Requirement A >> In the heater control passage, what is the typical value of the first target temperature TA1?

Text passage >>
··········

In the heating profile shown in FIG. 9, when power supply from the battery 10 to the heater 30 is started in response to a start-up request from the user, the control unit 22 first controls the temperature of the heater 30 toward the first target temperature TA1 during the first period P1. That is, the control unit 22 heats the heater 30 from the initial temperature toward the first target temperature TA1. In the first period P1, when the heater 30 reaches the first target temperature TA1, the control unit 22 controls the temperature of the heater 30 to maintain the first target temperature TA1.

The first target temperature TA1 is preferably 225 to 240°C, and may typically be 230°C.
In the first period P1, the first target temperature TA1 is set relatively high, thereby increasing the rate at which the temperature of the heater 30 rises. By increasing the rate at which the temperature of the heater 30 rises, the period from when the supply of power to the heater 30 starts until when the aerosol can be inhaled can be shortened.

The control unit 22 may be configured to notify the user that the inhalation period has started during the first period P1 while the temperature of the heater 30 is maintained at the first target temperature TA1. The notification that the inhalation period has started can be performed by controlling the notification unit 40, for example, by changing the light emission color of a light-emitting element such as an LED, changing the light emission pattern, driving a vibration element, or a combination of these.

In the example shown in FIG. 9, the notification that the inhalation period has started is made at timing T2. More specifically, the notification that the inhalation period has started may be made at timing T2 when a predetermined period P1b has elapsed since the temperature of the heater 30 reaches the first target temperature, or when a predetermined period has elapsed since the start of power supply to the heater 30, whichever is earlier. The predetermined period P1b is preferably 20 to 26 seconds, and may typically be 23 seconds.

Preferably, the control unit 22 may be configured to notify that the suction-enabled period has started in the latter half of the first period P1. The latter half of the first period P1 means the period after the middle of the first period P1.

The control unit 22 transitions to the second period P2, which will be described later, at timing T3, when a predetermined period P1c has elapsed since timing T2, when it notified that the inhalation period had begun. The predetermined period P1c is preferably 5 to 15 seconds, and may typically be 10 seconds. This increases the likelihood that the user will perform the first inhalation operation during the first period P1. In this case, the user can be made to perform the first inhalation operation while the heater temperature is maintained near the first target temperature TA1, which is the maximum temperature in the heating profile.

··········

Data >>
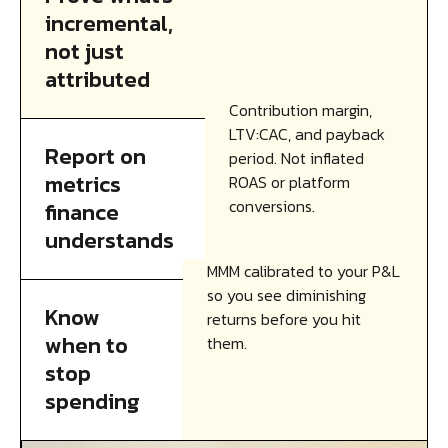
incremental,
not just
attributed
Contribution margin,
LTV:CAC, and payback
Report on
period. Not inflated
metrics
ROAS or platform
conversions.
finance
understands
MMM calibrated to your P&L
so you see diminishing
Know
returns before you hit
when to
them.
stop
spending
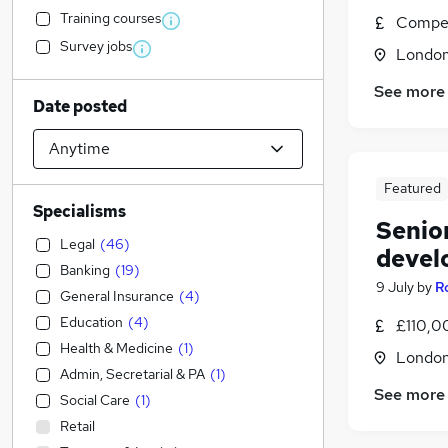
Training courses
Compet
Survey jobs
Londo
See more
Date posted
Featured
Specialisms
Senio
Legal
(
46
)
devel
Banking
(
19
)
9 July
by
R
General Insurance
(
4
)
Education
(
4
)
£110,0
Health & Medicine
(
1
)
Londo
Admin, Secretarial & PA
(
1
)
See more
Social Care
(
1
)
Retail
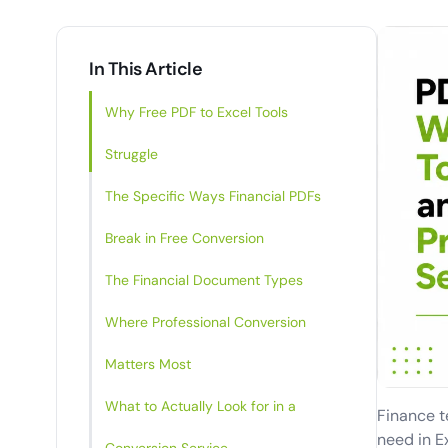
In This Article
Why Free PDF to Excel Tools
Struggle
The Specific Ways Financial PDFs
Break in Free Conversion
The Financial Document Types
Where Professional Conversion
Matters Most
What to Actually Look for in a
Finance te
need in E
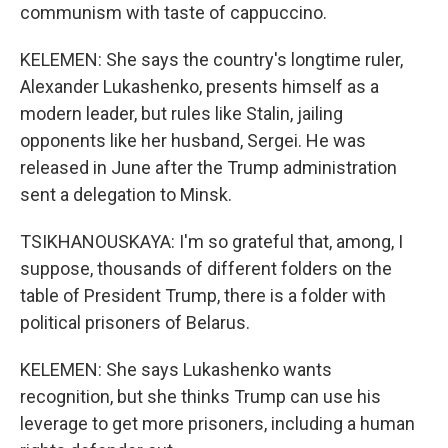
communism with taste of cappuccino.
KELEMEN: She says the country's longtime ruler,
Alexander Lukashenko, presents himself as a
modern leader, but rules like Stalin, jailing
opponents like her husband, Sergei. He was
released in June after the Trump administration
sent a delegation to Minsk.
TSIKHANOUSKAYA: I'm so grateful that, among, I
suppose, thousands of different folders on the
table of President Trump, there is a folder with
political prisoners of Belarus.
KELEMEN: She says Lukashenko wants
recognition, but she thinks Trump can use his
leverage to get more prisoners, including a human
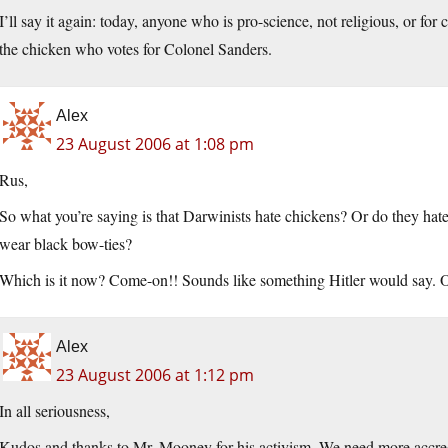
I’ll say it again: today, anyone who is pro-science, not religious, or for 
the chicken who votes for Colonel Sanders.
Alex
23 August 2006 at 1:08 pm
Rus,
So what you’re saying is that Darwinists hate chickens? Or do they hat
wear black bow-ties?
Which is it now? Come-on!! Sounds like something Hitler would say. 
Alex
23 August 2006 at 1:12 pm
In all seriousness,
Kudos and thanks to Mr. Mooney for his activism. We need more accredi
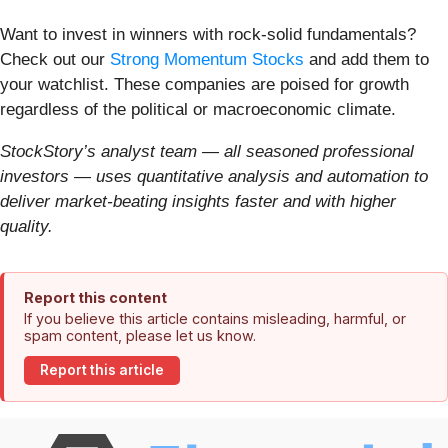
Want to invest in winners with rock-solid fundamentals?
Check out our
Strong Momentum Stocks
and add them to
your watchlist. These companies are poised for growth
regardless of the political or macroeconomic climate.
StockStory’s analyst team — all seasoned professional
investors — uses quantitative analysis and automation to
deliver market-beating insights faster and with higher
quality.
Report this content
If you believe this article contains misleading, harmful, or
spam content, please let us know.
Report this article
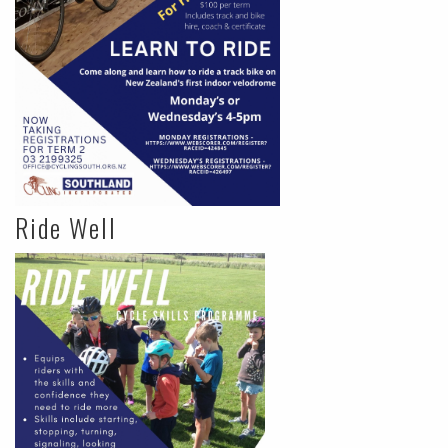
Ride Well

··········

Requirement B >> Format the rows as a numbered list, starting at the line that contains "I’ll say it" and stopping after the line that contains "Kudos and thanks". Leave out blank lines.

Your response A >> 230°C

Your response B >>
1. I’ll say it again: today, anyone who is pro-science, not religious, or for 
2. the chicken who votes for Colonel Sanders.
3. Alex
4. 23 August 2006 at 1:08 pm
5. Rus,
6. So what you’re saying is that Darwinists hate chickens? Or do they hat
7. wear black bow-ties?
8. Which is it now? Come-on!! Sounds like something Hitler would say. 
9. Alex
10. 23 August 2006 at 1:12 pm
11. In all seriousness,
12. Kudos and thanks to Mr. Mooney for his activism. We need more accredi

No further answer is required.